== Segment start ==
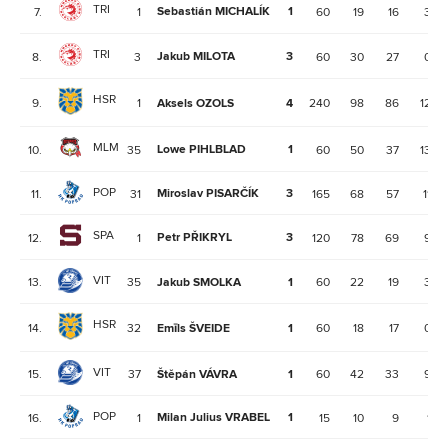
TRI
Sebastián MICHALÍK
1
7.
1
60
19
16
3
TRI
Jakub MILOTA
3
8.
3
60
30
27
0
HSR
9.
1
Aksels OZOLS
4
240
98
86
12
MLM
Lowe PIHLBLAD
1
10.
35
60
50
37
13
POP
Miroslav PISARČÍK
3
11.
31
165
68
57
11
SPA
Petr PŘIKRYL
3
12.
1
120
78
69
9
VIT
13.
35
Jakub SMOLKA
1
60
22
19
3
HSR
14.
32
Emīls ŠVEIDE
1
60
18
17
0
VIT
15.
37
Štěpán VÁVRA
1
60
42
33
9
POP
Milan Julius VRABEL
1
16.
1
15
10
9
1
== Segment end ==
Exercise:
Turn the text in the records above into a JSON list of strings, one string per line, with blank lines dropped. Leave the pictures out.

Result of the task:
[
  "TRI",
  "Sebastián MICHALÍK",
  "1",
  "7.",
  "1",
  "60",
  "19",
  "16",
  "3",
  "TRI",
  "Jakub MILOTA",
  "3",
  "8.",
  "3",
  "60",
  "30",
  "27",
  "0",
  "HSR",
  "9.",
  "1",
  "Aksels OZOLS",
  "4",
  "240",
  "98",
  "86",
  "12",
  "MLM",
  "Lowe PIHLBLAD",
  "1",
  "10.",
  "35",
  "60",
  "50",
  "37",
  "13",
  "POP",
  "Miroslav PISARČÍK",
  "3",
  "11.",
  "31",
  "165",
  "68",
  "57",
  "11",
  "SPA",
  "Petr PŘIKRYL",
  "3",
  "12.",
  "1",
  "120",
  "78",
  "69",
  "9",
  "VIT",
  "13.",
  "35",
  "Jakub SMOLKA",
  "1",
  "60",
  "22",
  "19",
  "3",
  "HSR",
  "14.",
  "32",
  "Emīls ŠVEIDE",
  "1",
  "60",
  "18",
  "17",
  "0",
  "VIT",
  "15.",
  "37",
  "Štěpán VÁVRA",
  "1",
  "60",
  "42",
  "33",
  "9",
  "POP",
  "Milan Julius VRABEL",
  "1",
  "16.",
  "1",
  "15",
  "10",
  "9",
  "1"
]